Após a regulamentação do regime e o início das operações, em 2019, o setor passou a apresentar crescimento contínuo. Entre 2021 e 2025, as vendas registraram taxa média anual de expansão de 26,9%, indicando a consolidação do modelo no país.

Em fevereiro de 2026, o Rio Grande do Sul contabilizava 39 lojas francas em operação. Os municípios com maior concentração de estabelecimentos eram Uruguaiana (18), Santana do Livramento (4), Barra do Quaraí (4) e São Borja (3).

O estudo também aponta que, após a instalação das lojas francas, houve aumento da participação dos municípios de fronteira no emprego do comércio varejista. Em Uruguaiana, por exemplo, os dados indicam desempenho superior à média estadual na geração de empregos do setor a partir de 2024.

“Uma preocupação que surgiu quando os free shops iniciaram no Brasil era a ameaça ao comércio local por uma concorrência desleal. E o que percebemos é que todo o comércio varejista da região das cidades-gêmeas cresceu de maneira semelhante ao do Rio Grande do Sul.”, avalia Fiori.

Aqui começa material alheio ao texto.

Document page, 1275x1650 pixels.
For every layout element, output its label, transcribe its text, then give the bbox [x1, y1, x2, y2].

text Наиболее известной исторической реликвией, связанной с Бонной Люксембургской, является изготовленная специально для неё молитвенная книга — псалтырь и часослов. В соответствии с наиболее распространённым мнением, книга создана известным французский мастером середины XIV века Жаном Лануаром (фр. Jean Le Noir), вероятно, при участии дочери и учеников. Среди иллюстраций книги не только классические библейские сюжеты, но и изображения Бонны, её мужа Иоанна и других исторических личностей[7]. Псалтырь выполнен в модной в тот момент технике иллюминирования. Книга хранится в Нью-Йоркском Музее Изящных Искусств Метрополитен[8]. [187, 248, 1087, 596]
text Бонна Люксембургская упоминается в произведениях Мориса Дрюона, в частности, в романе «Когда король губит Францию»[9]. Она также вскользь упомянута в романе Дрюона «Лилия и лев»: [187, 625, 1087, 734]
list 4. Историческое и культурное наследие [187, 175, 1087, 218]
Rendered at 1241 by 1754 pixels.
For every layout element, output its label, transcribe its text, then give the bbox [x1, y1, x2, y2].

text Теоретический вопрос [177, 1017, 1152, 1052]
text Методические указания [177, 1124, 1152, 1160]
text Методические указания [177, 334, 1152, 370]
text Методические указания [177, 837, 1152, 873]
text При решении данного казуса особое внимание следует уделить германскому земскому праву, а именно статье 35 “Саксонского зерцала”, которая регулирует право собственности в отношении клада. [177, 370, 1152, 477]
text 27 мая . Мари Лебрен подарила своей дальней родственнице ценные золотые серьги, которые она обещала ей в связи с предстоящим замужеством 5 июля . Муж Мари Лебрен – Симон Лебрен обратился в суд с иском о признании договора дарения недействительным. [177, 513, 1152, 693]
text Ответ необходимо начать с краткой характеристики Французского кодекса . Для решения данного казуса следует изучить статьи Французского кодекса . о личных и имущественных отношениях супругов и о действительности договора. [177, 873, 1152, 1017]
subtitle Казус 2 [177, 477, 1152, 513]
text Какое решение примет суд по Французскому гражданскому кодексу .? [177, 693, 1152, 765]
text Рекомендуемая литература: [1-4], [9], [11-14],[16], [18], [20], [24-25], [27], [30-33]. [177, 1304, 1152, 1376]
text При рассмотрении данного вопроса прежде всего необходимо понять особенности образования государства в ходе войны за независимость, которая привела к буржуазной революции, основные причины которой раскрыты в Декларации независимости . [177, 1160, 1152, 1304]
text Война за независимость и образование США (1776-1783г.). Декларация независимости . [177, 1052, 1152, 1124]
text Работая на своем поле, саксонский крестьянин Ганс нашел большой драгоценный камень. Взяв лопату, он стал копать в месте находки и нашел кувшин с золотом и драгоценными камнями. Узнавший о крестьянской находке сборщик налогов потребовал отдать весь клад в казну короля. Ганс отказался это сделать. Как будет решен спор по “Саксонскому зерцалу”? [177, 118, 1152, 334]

Apresentação integrou um painel sobre o setor de lojas francas e o desenvolvimento das regiões de fronteiraApresentação integrou um painel sobre o setor de lojas francas e o desenvolvimento das regiões de fronteira - Foto: Cristiano Guerra, divulgação


Desenvolvimento regional e perspectivas

Além da análise dos indicadores econômicos, o estudo aborda o papel das lojas francas no contexto das políticas de desenvolvimento regional. As regiões de fronteira concentram alguns dos menores indicadores socioeconômicos do Estado e registram perda populacional em ritmo superior à média gaúcha.

Segundo a pesquisa, a expansão das lojas francas pode contribuir para diversificar atividades econômicas e ampliar a atração de investimentos relacionados ao turismo de compras. As projeções apresentadas indicam que, mantido o ritmo recente de crescimento, as vendas das lojas francas no Rio Grande do Sul poderão alcançar aproximadamente US$ 129 milhões em 2026 e US$ 167 milhões em 2027.